Isn't Pedro still available?
I, too, was not happy with the Kendall signing. It has been the brunt of jokes on every baseball venue there is. But now I wonder how much Kendall has to do with the improvement in Bannister, Davies, and Hochevar. And yes, I realize that his influence isn't helping the bullpen, but he can't substitute talent level. I'm thinking that where there is some talent to bring out, his game calling is helping to maximize that talent. I may have to rethink my displeasure about his signing.
The starters started hot last year too. Give it some time before you give Kendall credit. They'll come back to earth.
Rany, great points and history on Colon and Mendoza. Much like Tomko, there was nothing to suggest any of them would be successful.
People, say what you want about Baird, but he WAS able to find a couple low-cost high productiion guys (Ibanez, and to a lesser extent, Emil Brown). Moore has done nothing like that, especially in regards to hitting.
It's going to be a full four years, and maybe 4.5 to 5 before ANY of Dayton Moore's picks are ready to contribute to the Major League club, much less MAKE it to the bigs. How is this acceptable and not reason for termination?
As I've posted before on the Star site, Moore's trades of Affeldt, Nunez, Howell and Ramirez (which would currently comprise one of the best pens in the game) for Shealy, Jacobs, Gathright and Crisp are a quadruple whammy: 1) they traded good, productive talent 2) recieved lesser or unproductive talent(Yabuta, Farnsworth, Mahay, Bale, and Cruz) 3)traded cheap talent 4) and had to sign more expensive talent(Jacobs, Crisp,Yabuta, Farnsworth, Mahay, Bale, and Cruz) to replace it.
They also lost a 2nd round pick as compensation for Cruz. Add to that the fact the Royals had adequate options at the time in both CF (DeJesus, and later, Maier) and at 1B and DH in Butler, Kaaihue, and even Shealy, and the attempts at going after 1B and CF are indicative of a baseball mind that is unable to correctly diagnose what is plaguing his team and allocate resources accordingly. Devestating to a team with limited resources.
It's really hard to make a series of moves like that and not come up with SOME benefit, but Dayton Moore did it. "You're doin' a heckova job, Dayton".
So nice to be on a site with like-minds, and am thankful for both Rany AND 90% of posters with a handle or name...and about 50% of the anonymous posters' comments, as well.
I think we should just bite the bullet and sign that 18-year-old, sidearming, knuckleballing woman from Japan to strengthen the bullpen.
You know, Eri Yoshida.
It'd be brilliant:
Increased attendance? Check.
Increased merchandising? Check.
Plausible deniability when she's no better than the rest of the bullpen? Check.
Hi Rany,
re: "while they were signing hitters like they were a kid in an outfielder store, they didn’t make a single move to address their bullpen."
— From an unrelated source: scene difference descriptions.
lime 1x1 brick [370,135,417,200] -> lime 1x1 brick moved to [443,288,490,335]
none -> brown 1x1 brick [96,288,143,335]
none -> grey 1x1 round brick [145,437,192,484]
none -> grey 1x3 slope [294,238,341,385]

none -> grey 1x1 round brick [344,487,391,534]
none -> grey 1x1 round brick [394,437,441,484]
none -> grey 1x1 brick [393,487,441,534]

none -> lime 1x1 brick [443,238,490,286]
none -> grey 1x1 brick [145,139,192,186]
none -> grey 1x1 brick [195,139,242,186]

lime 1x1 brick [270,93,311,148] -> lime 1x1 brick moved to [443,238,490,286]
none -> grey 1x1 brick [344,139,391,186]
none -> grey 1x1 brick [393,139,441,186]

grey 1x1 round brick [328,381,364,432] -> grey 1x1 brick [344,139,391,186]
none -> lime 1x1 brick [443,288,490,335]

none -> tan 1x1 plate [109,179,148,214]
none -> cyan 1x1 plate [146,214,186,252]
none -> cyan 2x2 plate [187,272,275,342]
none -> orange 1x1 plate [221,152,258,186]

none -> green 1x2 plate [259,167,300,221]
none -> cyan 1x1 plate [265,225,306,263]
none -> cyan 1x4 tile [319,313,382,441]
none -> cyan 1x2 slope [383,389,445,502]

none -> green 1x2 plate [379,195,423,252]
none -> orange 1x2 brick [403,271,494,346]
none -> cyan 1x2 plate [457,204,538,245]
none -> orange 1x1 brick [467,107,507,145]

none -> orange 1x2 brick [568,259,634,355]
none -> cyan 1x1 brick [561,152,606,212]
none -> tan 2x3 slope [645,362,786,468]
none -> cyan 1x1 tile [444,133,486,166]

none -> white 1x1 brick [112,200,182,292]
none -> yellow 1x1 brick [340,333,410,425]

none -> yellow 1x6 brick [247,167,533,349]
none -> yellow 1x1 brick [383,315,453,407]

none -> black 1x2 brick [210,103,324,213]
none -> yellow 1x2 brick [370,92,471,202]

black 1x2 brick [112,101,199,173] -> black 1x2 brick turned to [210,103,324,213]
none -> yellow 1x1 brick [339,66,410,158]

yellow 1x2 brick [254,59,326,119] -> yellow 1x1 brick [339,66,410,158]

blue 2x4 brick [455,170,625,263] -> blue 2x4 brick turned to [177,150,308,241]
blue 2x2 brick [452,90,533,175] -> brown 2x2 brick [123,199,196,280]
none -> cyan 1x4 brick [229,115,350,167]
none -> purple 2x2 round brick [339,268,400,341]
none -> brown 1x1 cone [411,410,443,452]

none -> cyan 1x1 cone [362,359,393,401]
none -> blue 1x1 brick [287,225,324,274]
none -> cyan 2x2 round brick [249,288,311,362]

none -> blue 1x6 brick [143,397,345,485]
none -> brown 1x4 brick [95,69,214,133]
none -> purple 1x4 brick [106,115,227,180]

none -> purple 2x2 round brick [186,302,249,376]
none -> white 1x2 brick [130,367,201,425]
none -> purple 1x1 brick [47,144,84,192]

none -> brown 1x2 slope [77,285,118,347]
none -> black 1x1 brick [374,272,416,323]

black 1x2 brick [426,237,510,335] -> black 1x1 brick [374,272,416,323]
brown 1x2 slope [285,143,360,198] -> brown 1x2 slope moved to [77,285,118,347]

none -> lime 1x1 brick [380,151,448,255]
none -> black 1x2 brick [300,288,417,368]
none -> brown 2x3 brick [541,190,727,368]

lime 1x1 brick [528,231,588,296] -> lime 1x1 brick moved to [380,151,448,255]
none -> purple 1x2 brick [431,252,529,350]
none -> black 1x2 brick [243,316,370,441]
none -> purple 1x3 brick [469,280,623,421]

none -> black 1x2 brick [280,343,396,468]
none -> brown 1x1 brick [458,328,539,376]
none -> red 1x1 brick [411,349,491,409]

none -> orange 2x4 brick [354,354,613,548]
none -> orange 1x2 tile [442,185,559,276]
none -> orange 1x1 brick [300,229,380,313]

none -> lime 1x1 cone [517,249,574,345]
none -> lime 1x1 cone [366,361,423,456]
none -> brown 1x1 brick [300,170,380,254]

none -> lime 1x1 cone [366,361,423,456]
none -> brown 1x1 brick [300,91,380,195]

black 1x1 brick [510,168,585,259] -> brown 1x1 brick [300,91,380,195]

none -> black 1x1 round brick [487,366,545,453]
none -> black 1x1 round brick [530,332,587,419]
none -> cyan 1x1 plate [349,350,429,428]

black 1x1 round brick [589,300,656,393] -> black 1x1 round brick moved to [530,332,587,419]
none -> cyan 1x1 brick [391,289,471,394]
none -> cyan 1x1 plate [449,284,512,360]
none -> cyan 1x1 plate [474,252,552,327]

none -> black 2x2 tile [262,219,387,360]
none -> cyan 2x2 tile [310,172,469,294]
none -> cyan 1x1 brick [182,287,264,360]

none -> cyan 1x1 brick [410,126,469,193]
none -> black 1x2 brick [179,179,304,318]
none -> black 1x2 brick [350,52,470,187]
I don't know what you are talking about... they picked up future pen pitcher Brian Anderson at the Outfield Store. No other team saw the value there. I think that he is heading to Idaho Falls to get started. sigh...
I imagine Trey in my head like the general from Full Metal Jacket, screaming about how he loves the smell of napalm in the morning as he watches our bullpen explode while he throws fire bomb after fire bomb at the problem.
They took Chris Hayes off the DL when Gordon was upgraded. I hope he comes out strong, and they have no choice but to bring him up. Then again, he could have a sub 1 ERA and they still might not do it. Y'know, because Moore hates him.
FIRE DAYTON MOOREON!
FIRE TREY HILLMAN TOO!
well...we suck again.... its going to be a long season,
Pedro Martinez is still out there, waiting for the ball.